Most customers in regulatory markets are already utilizing existing Hadoop security capabilities around authentication access control (Kerberos), file system and network isolation and segmentation (ACLs and network Firewalls), file or volume encryption, as well as activity monitoring (logging, auditing, and data lineage). By operating specifically at the sensitive data element level (locking IDs or names, for instance), Dataguise can fit and enrich existing systems in a simple, non-blocking manner.
Businesses are rapidly adding new data sources to Hadoop analytics; these sources can include logging data, clickstream data, customer feedback and sentiment data.
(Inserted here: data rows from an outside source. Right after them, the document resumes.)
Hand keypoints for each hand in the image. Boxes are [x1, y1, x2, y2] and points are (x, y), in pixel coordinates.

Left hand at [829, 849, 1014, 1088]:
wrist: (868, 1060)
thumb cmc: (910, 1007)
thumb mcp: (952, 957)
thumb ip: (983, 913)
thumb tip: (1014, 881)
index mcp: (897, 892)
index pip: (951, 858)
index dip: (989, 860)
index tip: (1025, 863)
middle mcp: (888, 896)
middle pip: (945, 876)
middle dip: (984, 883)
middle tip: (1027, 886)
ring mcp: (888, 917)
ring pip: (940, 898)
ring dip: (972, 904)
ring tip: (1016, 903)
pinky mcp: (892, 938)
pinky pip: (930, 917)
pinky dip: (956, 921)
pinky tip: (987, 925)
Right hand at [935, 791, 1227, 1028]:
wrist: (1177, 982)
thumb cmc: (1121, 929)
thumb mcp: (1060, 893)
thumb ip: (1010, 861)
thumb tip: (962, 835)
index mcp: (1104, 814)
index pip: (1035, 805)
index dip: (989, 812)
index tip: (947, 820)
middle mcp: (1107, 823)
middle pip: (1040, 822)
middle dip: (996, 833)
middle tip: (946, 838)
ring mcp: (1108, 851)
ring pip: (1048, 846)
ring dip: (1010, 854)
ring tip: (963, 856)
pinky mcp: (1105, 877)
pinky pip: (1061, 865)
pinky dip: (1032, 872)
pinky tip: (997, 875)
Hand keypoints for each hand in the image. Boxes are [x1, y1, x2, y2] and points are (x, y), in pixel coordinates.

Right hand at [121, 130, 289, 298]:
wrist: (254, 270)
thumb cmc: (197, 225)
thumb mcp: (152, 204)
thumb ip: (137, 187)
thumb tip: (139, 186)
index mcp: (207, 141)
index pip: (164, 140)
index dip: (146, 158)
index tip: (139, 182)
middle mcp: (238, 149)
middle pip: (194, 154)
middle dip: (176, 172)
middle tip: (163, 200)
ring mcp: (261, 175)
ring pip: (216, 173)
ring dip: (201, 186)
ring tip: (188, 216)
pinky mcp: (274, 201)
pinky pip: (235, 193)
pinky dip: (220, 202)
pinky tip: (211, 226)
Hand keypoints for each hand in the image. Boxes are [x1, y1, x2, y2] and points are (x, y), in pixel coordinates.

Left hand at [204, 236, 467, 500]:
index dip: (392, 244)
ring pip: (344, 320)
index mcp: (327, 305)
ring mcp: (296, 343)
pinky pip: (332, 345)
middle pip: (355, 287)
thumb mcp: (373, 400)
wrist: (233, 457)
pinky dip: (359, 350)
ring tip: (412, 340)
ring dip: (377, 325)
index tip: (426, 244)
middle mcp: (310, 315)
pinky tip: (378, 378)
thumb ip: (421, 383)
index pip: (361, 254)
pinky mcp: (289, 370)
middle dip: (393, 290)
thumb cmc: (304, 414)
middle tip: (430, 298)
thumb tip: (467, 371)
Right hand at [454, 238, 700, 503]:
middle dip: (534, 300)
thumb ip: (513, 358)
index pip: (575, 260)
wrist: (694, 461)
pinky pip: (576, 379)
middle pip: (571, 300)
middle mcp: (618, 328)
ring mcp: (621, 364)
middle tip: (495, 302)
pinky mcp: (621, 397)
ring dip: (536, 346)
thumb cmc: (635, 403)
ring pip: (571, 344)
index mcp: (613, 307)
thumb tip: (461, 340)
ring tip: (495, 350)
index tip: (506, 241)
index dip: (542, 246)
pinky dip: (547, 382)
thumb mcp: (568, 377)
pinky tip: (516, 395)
Increasingly, the net result is that all this new data going into Hadoop is “gray” – harder to retain or maintain structure, harder to cleanse, harder to determine the location and amount of sensitive data. A sensitive data discovery service helps organizations bring context and protection to this new, co-mingled, raw, noisy data being utilized in Hadoop.
The process begins with the definition of a security policy. Organizations select which sensitive elements they need to discover.  The rest of the process is automated. Through agents for data ingest (Flume, Sqoop, FTP) as well as agents for at-rest data (HDFS, HIVE, PIG), the Dataguise discovery service analyzes all data and filters and counts sensitive data elements for .txt, csv, logging, AVRO, SequenceFile, as well as common unstructured data formats (Word, Excel, Powerpoint, SMS, Email).
Our encrypt engine runs as an automated process (“agent”) for these data loaders (FTP, FLUME, SQOOP). We also support native field and row encryption inside an HDFS encryption agent. More generically, we have a JAR for invoking encryption and decryption and have built decryption UDFs for Pig, HIVE, and MapReduce.
Dataguise is certified on all three major Hadoop distributions: Cloudera, Hortonworks and MapR. In addition, downloadable Sandbox trials are available on both the Hortonworks and MapR partner websites.Dataguise has production Hadoop customers also using DgSecure for Hadoop with: (Apache Hadoop, Amazon Elastic MapReduce, Pivotal HD).